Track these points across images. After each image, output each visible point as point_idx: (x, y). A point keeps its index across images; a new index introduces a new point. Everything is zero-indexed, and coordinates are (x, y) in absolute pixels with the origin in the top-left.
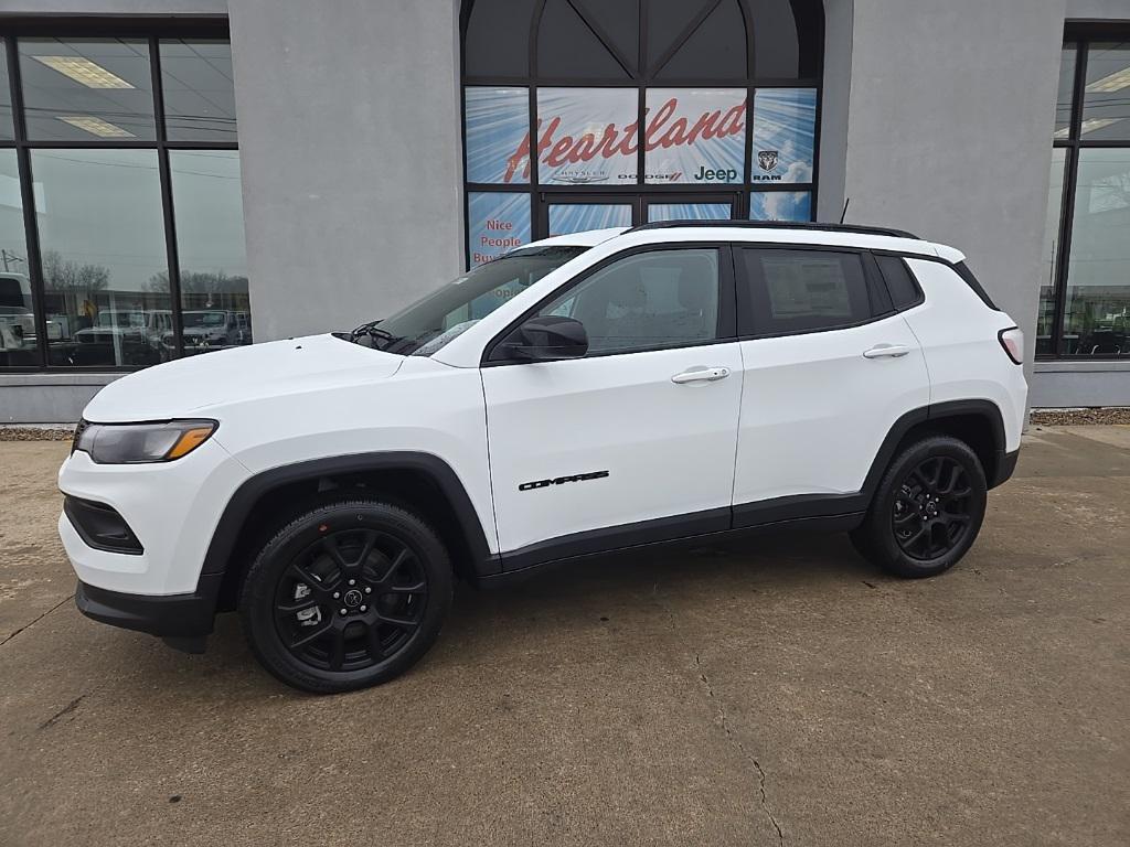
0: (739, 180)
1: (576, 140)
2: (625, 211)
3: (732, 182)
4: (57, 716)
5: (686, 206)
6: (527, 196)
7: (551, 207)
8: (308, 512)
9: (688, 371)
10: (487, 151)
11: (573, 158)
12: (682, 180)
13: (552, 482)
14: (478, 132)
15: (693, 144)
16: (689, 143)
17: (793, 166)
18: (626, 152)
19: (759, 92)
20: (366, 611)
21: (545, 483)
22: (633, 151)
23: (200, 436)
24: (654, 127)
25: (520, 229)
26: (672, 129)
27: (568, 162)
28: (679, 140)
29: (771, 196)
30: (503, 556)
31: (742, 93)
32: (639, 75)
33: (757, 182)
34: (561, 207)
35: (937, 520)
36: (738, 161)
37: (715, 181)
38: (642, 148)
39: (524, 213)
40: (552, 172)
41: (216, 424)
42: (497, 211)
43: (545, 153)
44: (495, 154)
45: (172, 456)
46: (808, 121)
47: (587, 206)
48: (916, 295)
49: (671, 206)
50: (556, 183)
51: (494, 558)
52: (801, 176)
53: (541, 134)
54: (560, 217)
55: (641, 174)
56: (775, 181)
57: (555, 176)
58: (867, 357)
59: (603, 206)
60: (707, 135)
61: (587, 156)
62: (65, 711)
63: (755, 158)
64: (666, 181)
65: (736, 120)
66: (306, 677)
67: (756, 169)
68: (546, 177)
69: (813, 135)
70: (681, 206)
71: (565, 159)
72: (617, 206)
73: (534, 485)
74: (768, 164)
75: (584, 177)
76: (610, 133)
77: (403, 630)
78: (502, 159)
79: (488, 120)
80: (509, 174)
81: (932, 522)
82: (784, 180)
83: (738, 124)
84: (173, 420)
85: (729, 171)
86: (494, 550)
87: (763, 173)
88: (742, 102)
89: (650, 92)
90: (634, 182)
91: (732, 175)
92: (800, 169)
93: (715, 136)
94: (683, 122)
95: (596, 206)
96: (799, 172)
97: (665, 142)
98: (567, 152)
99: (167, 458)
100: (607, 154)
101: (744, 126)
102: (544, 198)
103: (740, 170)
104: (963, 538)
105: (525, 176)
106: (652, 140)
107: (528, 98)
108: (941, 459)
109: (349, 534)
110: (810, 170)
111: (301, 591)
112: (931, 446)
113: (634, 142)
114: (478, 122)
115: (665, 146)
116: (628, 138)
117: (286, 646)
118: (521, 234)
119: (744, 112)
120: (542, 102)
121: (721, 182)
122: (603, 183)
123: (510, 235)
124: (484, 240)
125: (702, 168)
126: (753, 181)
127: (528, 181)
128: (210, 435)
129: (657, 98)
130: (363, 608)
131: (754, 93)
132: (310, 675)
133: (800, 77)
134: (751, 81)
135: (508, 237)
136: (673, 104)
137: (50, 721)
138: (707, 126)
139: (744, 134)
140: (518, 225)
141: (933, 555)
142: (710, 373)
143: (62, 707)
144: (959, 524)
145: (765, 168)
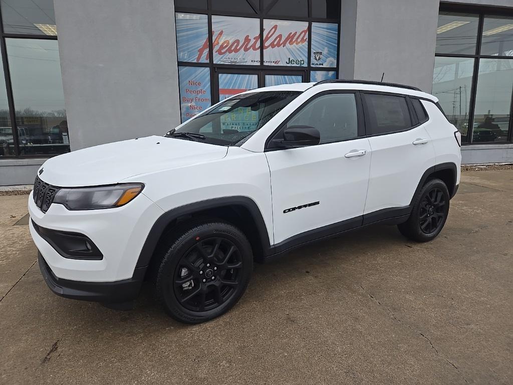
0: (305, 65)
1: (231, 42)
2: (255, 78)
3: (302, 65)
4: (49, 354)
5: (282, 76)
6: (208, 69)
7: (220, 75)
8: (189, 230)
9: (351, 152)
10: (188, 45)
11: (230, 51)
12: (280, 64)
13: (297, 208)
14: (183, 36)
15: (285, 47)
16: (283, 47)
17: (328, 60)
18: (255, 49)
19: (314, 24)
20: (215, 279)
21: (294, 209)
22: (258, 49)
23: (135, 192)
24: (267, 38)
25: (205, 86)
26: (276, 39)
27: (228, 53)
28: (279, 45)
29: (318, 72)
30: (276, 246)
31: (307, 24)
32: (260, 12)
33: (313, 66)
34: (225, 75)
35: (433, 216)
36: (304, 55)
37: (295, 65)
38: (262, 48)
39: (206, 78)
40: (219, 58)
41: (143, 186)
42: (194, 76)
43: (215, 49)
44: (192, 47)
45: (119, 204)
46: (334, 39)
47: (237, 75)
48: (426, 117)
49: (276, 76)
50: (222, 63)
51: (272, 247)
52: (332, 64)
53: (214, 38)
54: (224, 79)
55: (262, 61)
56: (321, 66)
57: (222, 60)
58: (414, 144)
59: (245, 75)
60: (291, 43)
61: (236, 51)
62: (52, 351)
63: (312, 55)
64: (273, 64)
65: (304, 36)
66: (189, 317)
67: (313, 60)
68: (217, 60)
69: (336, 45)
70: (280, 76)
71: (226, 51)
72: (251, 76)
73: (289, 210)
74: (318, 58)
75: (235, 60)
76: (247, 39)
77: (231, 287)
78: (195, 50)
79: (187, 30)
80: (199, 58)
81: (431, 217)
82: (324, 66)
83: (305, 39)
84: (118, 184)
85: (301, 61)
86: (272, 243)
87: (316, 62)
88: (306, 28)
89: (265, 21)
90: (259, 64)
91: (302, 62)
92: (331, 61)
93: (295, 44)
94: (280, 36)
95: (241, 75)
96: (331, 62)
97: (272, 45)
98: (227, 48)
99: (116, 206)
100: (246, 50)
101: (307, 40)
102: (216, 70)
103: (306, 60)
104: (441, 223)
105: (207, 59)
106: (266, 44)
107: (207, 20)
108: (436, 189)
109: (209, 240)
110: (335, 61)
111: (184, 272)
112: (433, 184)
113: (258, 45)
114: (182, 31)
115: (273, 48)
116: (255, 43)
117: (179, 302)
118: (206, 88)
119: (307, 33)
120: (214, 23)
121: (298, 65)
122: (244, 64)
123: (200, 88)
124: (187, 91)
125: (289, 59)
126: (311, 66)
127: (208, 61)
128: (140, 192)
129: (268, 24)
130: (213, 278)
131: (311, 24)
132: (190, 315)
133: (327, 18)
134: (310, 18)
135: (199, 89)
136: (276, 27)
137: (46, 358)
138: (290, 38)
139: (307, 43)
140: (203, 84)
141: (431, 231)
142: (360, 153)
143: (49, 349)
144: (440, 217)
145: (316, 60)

WHAT YOU SHOULD DO |
Repeat the records word for word, starting at the very beginning and ending at the line that contains "105: (525, 176)", with both ends included. Leave out the pictures.

FINAL ANSWER |
Track these points across images. After each image, output each visible point as point_idx: (x, y). A point keeps its index across images; a new index introduces a new point. Everything is zero-indexed, and coordinates are (x, y) in absolute pixels with the origin in the top-left.
0: (739, 180)
1: (576, 140)
2: (625, 211)
3: (732, 182)
4: (57, 716)
5: (686, 206)
6: (527, 196)
7: (551, 207)
8: (308, 512)
9: (688, 371)
10: (487, 151)
11: (573, 158)
12: (682, 180)
13: (552, 482)
14: (478, 132)
15: (693, 144)
16: (689, 143)
17: (793, 166)
18: (626, 152)
19: (759, 92)
20: (366, 611)
21: (545, 483)
22: (633, 151)
23: (200, 436)
24: (654, 127)
25: (520, 229)
26: (672, 129)
27: (568, 162)
28: (679, 140)
29: (771, 196)
30: (503, 556)
31: (742, 93)
32: (639, 75)
33: (757, 182)
34: (561, 207)
35: (937, 520)
36: (738, 161)
37: (715, 181)
38: (642, 148)
39: (524, 213)
40: (552, 172)
41: (216, 424)
42: (497, 211)
43: (545, 153)
44: (495, 154)
45: (172, 456)
46: (808, 121)
47: (587, 206)
48: (916, 295)
49: (671, 206)
50: (556, 183)
51: (494, 558)
52: (801, 176)
53: (541, 134)
54: (560, 217)
55: (641, 174)
56: (775, 181)
57: (555, 176)
58: (867, 357)
59: (603, 206)
60: (707, 135)
61: (587, 156)
62: (65, 711)
63: (755, 158)
64: (666, 181)
65: (736, 120)
66: (306, 677)
67: (756, 169)
68: (546, 177)
69: (813, 135)
70: (681, 206)
71: (565, 159)
72: (617, 206)
73: (534, 485)
74: (768, 164)
75: (584, 177)
76: (610, 133)
77: (403, 630)
78: (502, 159)
79: (488, 120)
80: (509, 174)
81: (932, 522)
82: (784, 180)
83: (738, 124)
84: (173, 420)
85: (729, 171)
86: (494, 550)
87: (763, 173)
88: (742, 102)
89: (650, 92)
90: (634, 182)
91: (732, 175)
92: (800, 169)
93: (715, 136)
94: (683, 122)
95: (596, 206)
96: (799, 172)
97: (665, 142)
98: (567, 152)
99: (167, 458)
100: (607, 154)
101: (744, 126)
102: (544, 198)
103: (740, 170)
104: (963, 538)
105: (525, 176)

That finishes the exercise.